*Problem details*: From the entries below, copy out every line with "font" in it.

────────────────

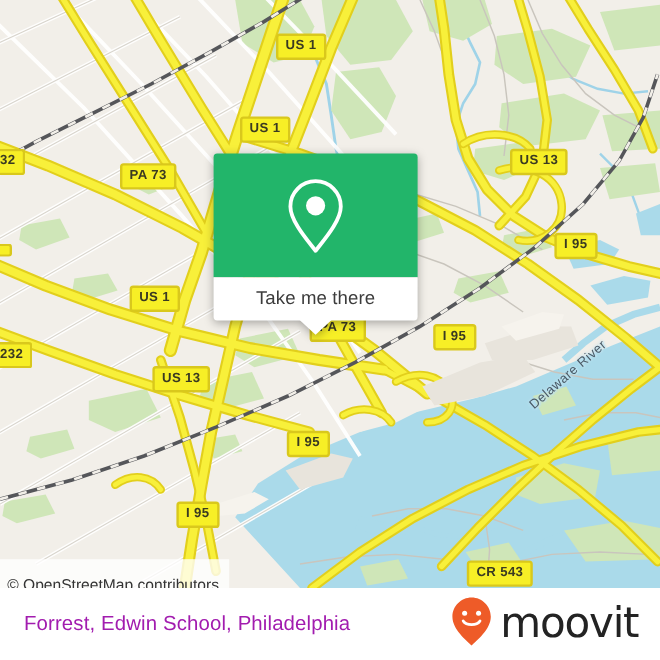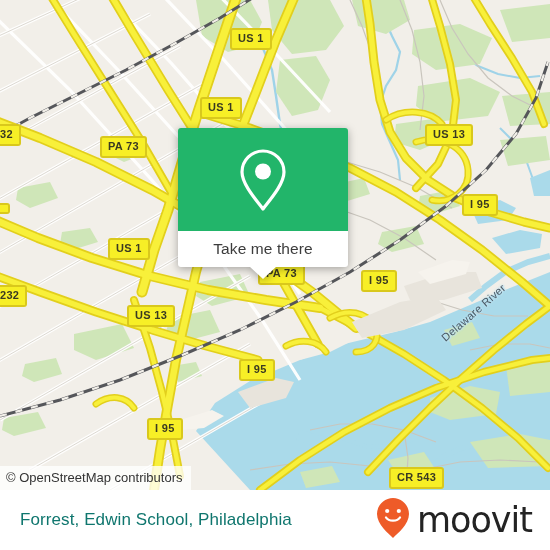--- a/index.html
+++ b/index.html
@@ -75,7 +75,7 @@
     position:absolute;left:0;top:466px;
     background:rgba(255,255,255,.78);
     color:#333;font-size:13px;line-height:24px;
-    padding:0 8px 0 6px;
+    padding:10px 8px 0 6px;
     white-space:nowrap;
     font-family:"Liberation Sans","DejaVu Sans",sans-serif;
   }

────────────────

*Solution for this problem*:
     color:#333;font-size:13px;line-height:24px;
     font-family:"Liberation Sans","DejaVu Sans",sans-serif;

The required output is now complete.